Я и не надеялся на это. Он не был моей собакой, никогда не мог стать моей собакой, и я знал, что он так же несчастлив, как его хозяин, который шагал по восьми миль в день, чтобы повидаться с ним. Поэтому я считал, что чем раньше они соединятся вновь, тем лучше будет для всех. Однажды, во второй половине дня, я отослал Виксен домой в шарабане (Гарм убежал вперед) и поехал верхом в военный поселок отыскать другого моего приятеля, солдата-ирландца, который был закадычным другом хозяина Гарма.
Я рассказал ему обо всем и закончил такими словами:
— А теперь Стенли плачет у меня в саду над своей собакой. Почему он не хочет взять ее назад? Оба они несчастны.
— Да еще как несчастны-то! Малый совсем свихнулся. Но такая уж у него причуда.
— Что это за причуда? Он шагает по пятидесяти миль в неделю, чтобы видеться с этим псом, и, встречаясь со мной на дороге, притворяется, что не замечает меня, а мне так же неприятно, как и ему. Убедите его взять назад собаку.

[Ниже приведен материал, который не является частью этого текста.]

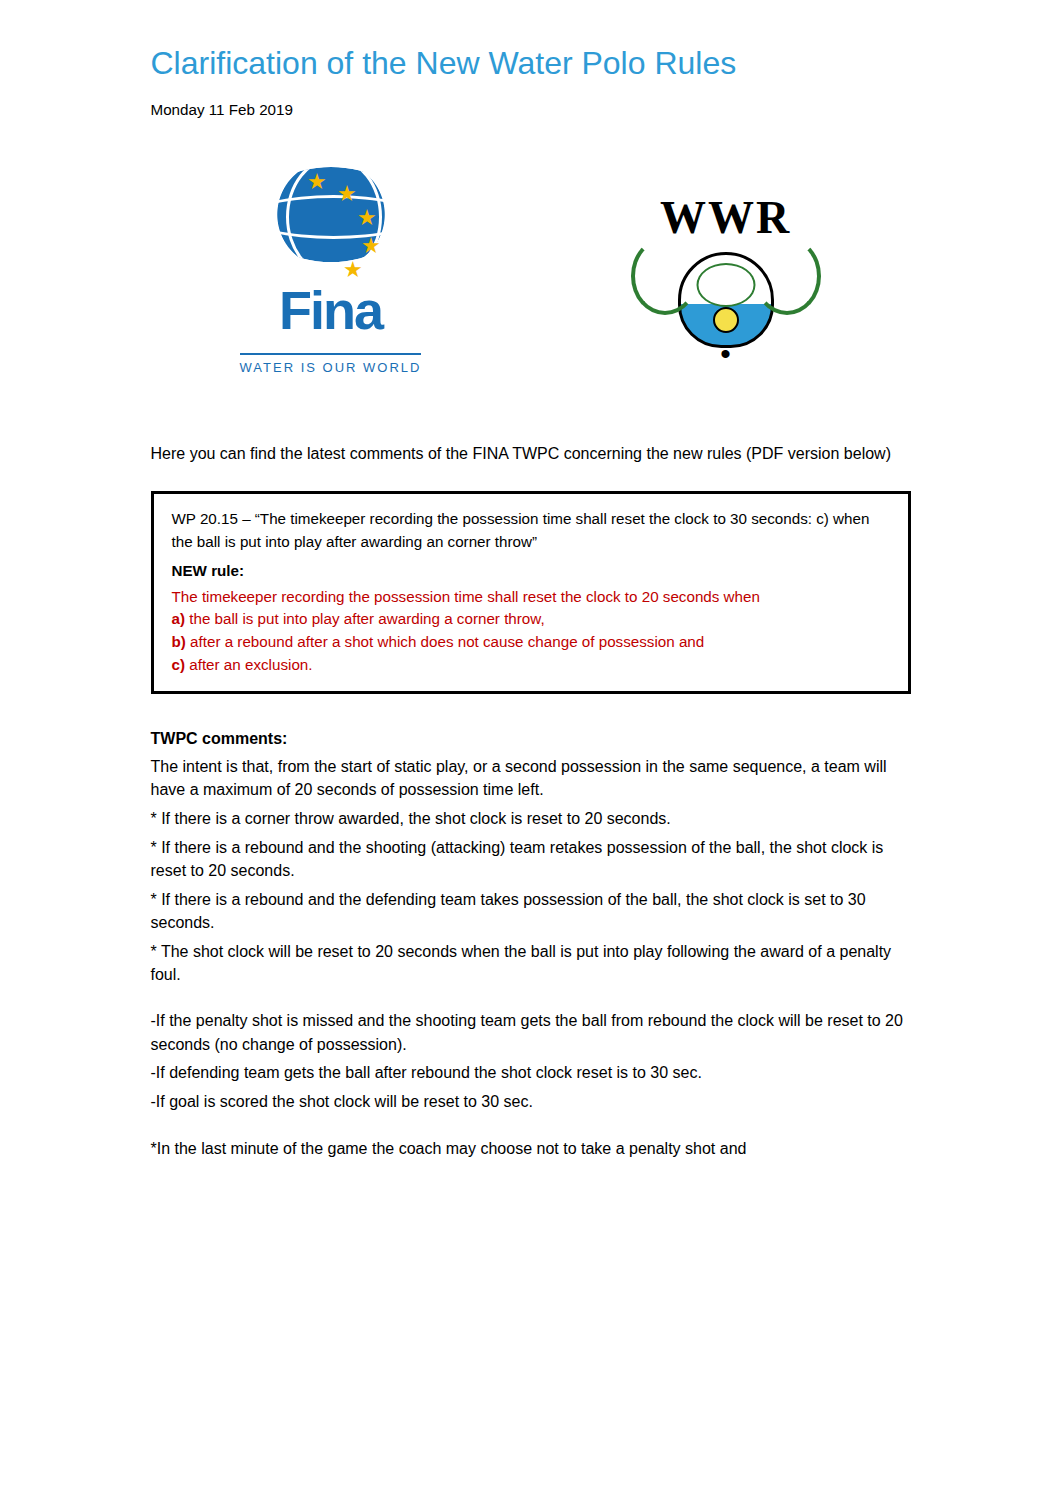Clarification of the New Water Polo Rules
Monday 11 Feb 2019
★ ★ ★ ★ ★
Fina
WATER IS OUR WORLD
WWR
•
Here you can find the latest comments of the FINA TWPC concerning the new rules (PDF version below)
WP 20.15 – “The timekeeper recording the possession time shall reset the clock to 30 seconds: c) when the ball is put into play after awarding an corner throw”
NEW rule:
The timekeeper recording the possession time shall reset the clock to 20 seconds when
a) the ball is put into play after awarding a corner throw,
b) after a rebound after a shot which does not cause change of possession and
c) after an exclusion.
TWPC comments:
The intent is that, from the start of static play, or a second possession in the same sequence, a team will have a maximum of 20 seconds of possession time left.
* If there is a corner throw awarded, the shot clock is reset to 20 seconds.
* If there is a rebound and the shooting (attacking) team retakes possession of the ball, the shot clock is reset to 20 seconds.
* If there is a rebound and the defending team takes possession of the ball, the shot clock is set to 30 seconds.
* The shot clock will be reset to 20 seconds when the ball is put into play following the award of a penalty foul.
-If the penalty shot is missed and the shooting team gets the ball from rebound the clock will be reset to 20 seconds (no change of possession).
-If defending team gets the ball after rebound the shot clock reset is to 30 sec.
-If goal is scored the shot clock will be reset to 30 sec.
*In the last minute of the game the coach may choose not to take a penalty shot and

— Это он сам себя наказывает. Я сказал ему в шутку, после того, как вы так удачно сшибли его в ту ночь, когда он был пьян, — я сказал, что ему следует наказать самого себя. Он забрал себе это в голову, да к тому же лихорадка выбила его из колеи, он и решил, что самое подходящее — отдать вам собаку в залог.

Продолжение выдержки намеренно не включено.